• _EXERCISE TASK 1_
Reproduce the cassette-revival passage starting at "The Audio Cassette: Regarding" and ending at "whole music history).".
• _EXERCISE TASK 2_
Continue the cassette-revival passage from its last sentence onward.

## BEGIN PROVIDED TEXT

The Audio Cassette: Regarding the cassette we can not seriously discuss audio quality, though some people argue, that even an audio cassette can satisfy critical ears played back with the help of a Nakamichi Dragon deck. Therefore I only waste one sentence to state, that there must be other reasons behind the cassette revival. From a listener’s perspective I can not find many advantages: The audio-quality is worse. There is not much space to present an elaborated cover artwork or beautiful booklets. In a long run the cassette will loose audio-quality with every single use and far worse compared to a vinyl record. At last not many people will still have a cassette recorder at home, even in cars the cassette recorder is getting outdated. Modern cars will automatically sync with your smartphone (and you remember, on the smartphone is the whole music history).
But from an artist’s perspective (Hey, I call myself an artist, I am megalomanic) there are many advantages. The most important advantage might be, that a cassette is actually cool and attractive for the potential listeners. May I hate the cassette as a medium myself I can not overlook this fact. Second a cassette edition can be produced much cheaper than vinyl and even cheaper than a CD-edition. I became aware of the cassette-revival for two reasons: First I observed more and more bands on bandcamp releasing cassette-editions. On Bandcamp, where I skip often through new releases, I observe a fast rise of the cassette. Bandcamp can be called the home of niche-music, music, that doesn’t fit so well into the glamorous world of Spotify- and Apple-success. And because I would put my own music into the category “niche-market” it seems to be a logical step to choose the favorite medium of the underground-scene. There are even many labels outside, which are specialized in cassettes. While some genres like “Techno” prefer Vinyl or Digital productions, Metal, Noise and Experimental Electronic are the forerunners of the cassette-revival. My own music fits into all three genres. Especially Metal can look back on a long tradition of tape-trading most popular in the beginning of the eighties, when the first tapes of Metallica and others were spread around the world and jumpstarted the career of many bands. And it’s not a wonder, that Metallica reissued their “No life til’ leather”-Demo on cassette. I would be able to reach another kind of audience with a cassette-release and one, which I had neglected so far. I am actually active on Twitter and stumbled upon the account of iheartnoise , which is dedicated to noisy alternative and avantgarde bands, and became very impressed by the lively community of cassette-lovers there. Next I started to read many articles about the phenomenon.

## END PROVIDED TEXT
## BEGIN STORED DATA

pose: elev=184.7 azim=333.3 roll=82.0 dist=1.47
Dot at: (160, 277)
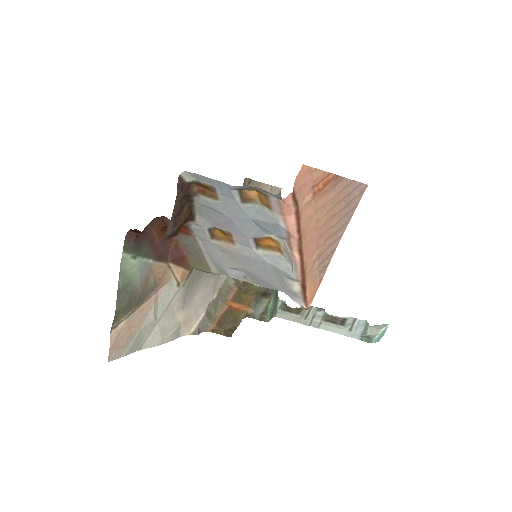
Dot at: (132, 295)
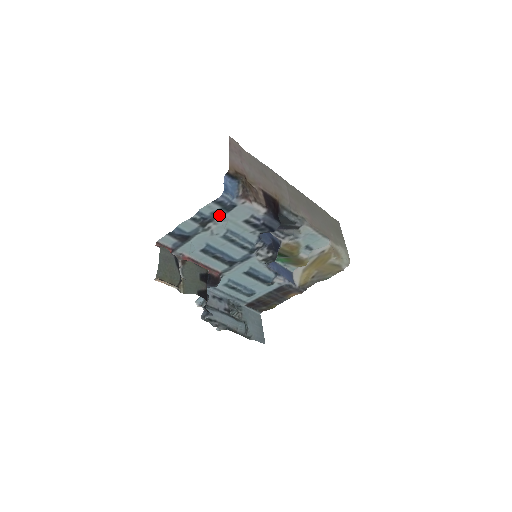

## END STORED DATA

• _WRITTEN REPLY 1_
The Audio Cassette: Regarding the cassette we can not seriously discuss audio quality, though some people argue, that even an audio cassette can satisfy critical ears played back with the help of a Nakamichi Dragon deck. Therefore I only waste one sentence to state, that there must be other reasons behind the cassette revival. From a listener’s perspective I can not find many advantages: The audio-quality is worse. There is not much space to present an elaborated cover artwork or beautiful booklets. In a long run the cassette will loose audio-quality with every single use and far worse compared to a vinyl record. At last not many people will still have a cassette recorder at home, even in cars the cassette recorder is getting outdated. Modern cars will automatically sync with your smartphone (and you remember, on the smartphone is the whole music history).

• _WRITTEN REPLY 2_
Very motivated to publish cassettes myself (because I also want to be cool) I skipped through some auctions of famous cassette-recorders on ebay thinking on dubbing tapes myself at home. Soon I wondered, that prices for the most thought after machines have raised significantly. I looked first at the two giants of cassette-recorders, Revox and Nakamichi, and was shocked about the prices. A Revox B-215 will still sell for around 800 Euros, while the holy grail, the Nakamichi Dragon, can be sold for almost 2000 Euros. But if you look on less well-known recorders you can get very decent devices for around 300 up to 400 Euros. However, if you want to go the professional way, you will order your batch from a dedicated cassette-duplication company, where the tape is recorded before it is wrapped on cassettes and is cut to the exact length of the album. Services for cassette duplication can be found mostly in the United Kingdom (Therefore I guess the trend is popular there), for an example bandcds.co.uk and tapeline offer good value for the money and many sophisticated options. On the other side of the world I found mobineko in Taiwan (but with offices in UK and USA), which can convince with a sleak and comfortable web-design. And also in my own country Germany you can find a cassette-duplication called Tapemuzik, but the prices seem higher than in the U.K. and to be honest I can not recognize a cassette-revival in germany, though I am in contact with many musicians.
To sum up before I put a few hundred dollars into a high end cassette recorder (which has to be serviced maybe to function properly) I will order a small amount of pre-recorded cassettes from one of the mentioned companies.
I have already told you, that in my opinion the CD outperforms the cassette regarding audio-quality, but this is not the total truth. From a listener’s perspective there are also some advantages of the old medium:
It forces the listener to consume the album as a whole, because it’s much harder to skip tracks. I still remember on the times of vinyl and cassette, when you enjoyed an album in its full glory. The technique made it hard to skip tracks, whether you had to raise the needle and try to hit the desired track on vinyl, or if you had to fast-forward or rewind a cassette-tape. The easier it was to skip tracks, the more listeners tended to jump to their favorites. Back in the eighties a scene comes to my mind: I met with some friends to listen to a Wagner-opera. We had chosen the apartment of the friend with the best stereo-system. But this close friend had also a remote-control and a CD-player and to show off his advanced system he often skipped through parts of the opera to reach some most impressive scenes. I was annoyed, because the dramatic curve of the opera was destroyed and my admired composition of Richard Wagner was pulled to pieces. Had he stood up from the sofa and fought with a vinyl-player to find those specific parts of the opera? Likely not.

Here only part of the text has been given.